Permethrin induces Endo III and Fpg lymphocyte DNA damage and change in monocyte respiratory burst in rats.

Pyrethroids are widely used insecticides of low acute toxicity in mammals but the consequences of long-term exposure are of concern. Their insecticidal action is related to neurotoxicity and, in addition, there are indications of mammalian immunotoxicity. In this work the effect of 60 days permethrin (150 mg kg(-1) body weight/day) exposure on two types of leukocytes (monocytes and lymphocytes) in adolescent rats was investigated.
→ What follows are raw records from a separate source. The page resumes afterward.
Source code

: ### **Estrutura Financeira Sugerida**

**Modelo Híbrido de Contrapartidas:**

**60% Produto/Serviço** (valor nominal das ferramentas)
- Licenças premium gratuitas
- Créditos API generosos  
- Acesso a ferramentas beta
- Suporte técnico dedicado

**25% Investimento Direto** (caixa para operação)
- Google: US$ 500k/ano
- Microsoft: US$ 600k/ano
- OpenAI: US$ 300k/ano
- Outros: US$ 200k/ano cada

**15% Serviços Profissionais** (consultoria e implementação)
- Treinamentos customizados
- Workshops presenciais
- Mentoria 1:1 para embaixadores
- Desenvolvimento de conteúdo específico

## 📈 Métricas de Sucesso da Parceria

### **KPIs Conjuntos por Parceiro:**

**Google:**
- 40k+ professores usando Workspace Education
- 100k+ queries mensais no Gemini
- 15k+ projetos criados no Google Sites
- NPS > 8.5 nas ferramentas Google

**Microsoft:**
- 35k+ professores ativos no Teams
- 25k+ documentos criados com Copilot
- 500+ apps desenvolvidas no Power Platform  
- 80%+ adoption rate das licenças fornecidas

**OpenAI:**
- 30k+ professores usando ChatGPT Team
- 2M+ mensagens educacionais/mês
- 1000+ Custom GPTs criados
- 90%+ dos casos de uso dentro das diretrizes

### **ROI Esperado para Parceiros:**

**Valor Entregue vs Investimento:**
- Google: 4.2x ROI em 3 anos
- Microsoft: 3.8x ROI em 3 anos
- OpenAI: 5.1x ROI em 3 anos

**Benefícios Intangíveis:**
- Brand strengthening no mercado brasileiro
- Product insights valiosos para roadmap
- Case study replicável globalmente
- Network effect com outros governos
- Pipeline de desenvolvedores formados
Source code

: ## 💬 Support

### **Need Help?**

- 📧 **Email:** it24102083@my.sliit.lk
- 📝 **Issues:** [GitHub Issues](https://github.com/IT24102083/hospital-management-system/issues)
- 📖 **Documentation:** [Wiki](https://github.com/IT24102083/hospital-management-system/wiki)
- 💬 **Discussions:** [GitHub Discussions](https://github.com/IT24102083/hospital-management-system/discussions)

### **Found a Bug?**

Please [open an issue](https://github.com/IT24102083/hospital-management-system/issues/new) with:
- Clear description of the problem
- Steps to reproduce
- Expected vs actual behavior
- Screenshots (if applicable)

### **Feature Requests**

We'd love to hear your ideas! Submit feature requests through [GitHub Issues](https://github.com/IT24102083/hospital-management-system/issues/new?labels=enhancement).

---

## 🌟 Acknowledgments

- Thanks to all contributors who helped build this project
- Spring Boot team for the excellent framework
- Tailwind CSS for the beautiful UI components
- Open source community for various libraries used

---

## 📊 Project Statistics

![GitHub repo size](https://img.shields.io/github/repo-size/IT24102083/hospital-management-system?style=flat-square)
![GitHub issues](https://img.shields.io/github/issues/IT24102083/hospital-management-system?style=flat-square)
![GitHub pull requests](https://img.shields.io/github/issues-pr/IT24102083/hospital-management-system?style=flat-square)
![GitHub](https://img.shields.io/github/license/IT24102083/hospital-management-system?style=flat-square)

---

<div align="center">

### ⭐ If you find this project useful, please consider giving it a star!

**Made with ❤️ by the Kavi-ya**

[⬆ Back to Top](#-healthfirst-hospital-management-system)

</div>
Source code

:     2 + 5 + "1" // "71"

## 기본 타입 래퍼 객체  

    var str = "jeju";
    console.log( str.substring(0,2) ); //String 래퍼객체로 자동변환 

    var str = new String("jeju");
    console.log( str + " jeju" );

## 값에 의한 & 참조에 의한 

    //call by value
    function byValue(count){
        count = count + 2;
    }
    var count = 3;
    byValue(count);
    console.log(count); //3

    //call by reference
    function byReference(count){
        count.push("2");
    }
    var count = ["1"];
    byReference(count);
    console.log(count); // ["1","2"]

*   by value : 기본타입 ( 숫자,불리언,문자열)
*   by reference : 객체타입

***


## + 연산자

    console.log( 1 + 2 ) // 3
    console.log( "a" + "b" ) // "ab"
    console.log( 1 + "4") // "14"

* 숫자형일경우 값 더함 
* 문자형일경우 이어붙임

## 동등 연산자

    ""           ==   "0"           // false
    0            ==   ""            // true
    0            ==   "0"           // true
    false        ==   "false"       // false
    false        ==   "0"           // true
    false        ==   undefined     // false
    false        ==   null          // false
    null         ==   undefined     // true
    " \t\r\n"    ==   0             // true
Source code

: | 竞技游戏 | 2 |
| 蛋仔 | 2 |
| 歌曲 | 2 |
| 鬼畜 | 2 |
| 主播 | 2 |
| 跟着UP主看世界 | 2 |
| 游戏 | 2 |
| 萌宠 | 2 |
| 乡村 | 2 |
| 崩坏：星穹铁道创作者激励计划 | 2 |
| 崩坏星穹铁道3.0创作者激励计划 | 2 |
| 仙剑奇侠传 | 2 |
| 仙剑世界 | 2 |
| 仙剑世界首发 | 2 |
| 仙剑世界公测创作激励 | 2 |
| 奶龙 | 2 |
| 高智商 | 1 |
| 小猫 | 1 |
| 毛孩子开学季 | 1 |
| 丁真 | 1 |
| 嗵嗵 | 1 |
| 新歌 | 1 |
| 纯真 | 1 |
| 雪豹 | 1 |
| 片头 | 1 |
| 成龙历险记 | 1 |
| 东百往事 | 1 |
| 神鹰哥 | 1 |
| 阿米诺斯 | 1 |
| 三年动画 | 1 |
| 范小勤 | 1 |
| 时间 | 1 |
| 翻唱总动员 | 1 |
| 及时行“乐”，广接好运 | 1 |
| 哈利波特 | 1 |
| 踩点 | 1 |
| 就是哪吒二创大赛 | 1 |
In particular, the monocyte respiratory burst response was first investigated, followed by studies on the degree and type of lymphocyte DNA damage induced by permethrin at this stage of life. Permethrin treatment reduces the monocyte respiratory burst response to phorbol myristate acetate, thereby decreasing superoxide anion (65%) and hydrogen peroxide (37%) production. Moreover an increase [correction made here after initial online publication] in monocyte plasma membrane fluidity in the hydrophilic-hydrophobic interface of the lipid bilayer was measured. Data obtained from the comet assay show that permethrin induces lymphocyte DNA lesions at both formamido pyrimidine glycosylase (Fpg) and endonuclease III (Endo III) sites in adolescent rats. Our results indicate the key role of permethrin in oxidative stress whose consequences lead to biochemical and functional changes. The reduced phagocyte respiratory burst induced by permethrin treatment and the type of DNA damage measured could represent new relevant aspects of pyrethroid toxicity which should be considered for human health.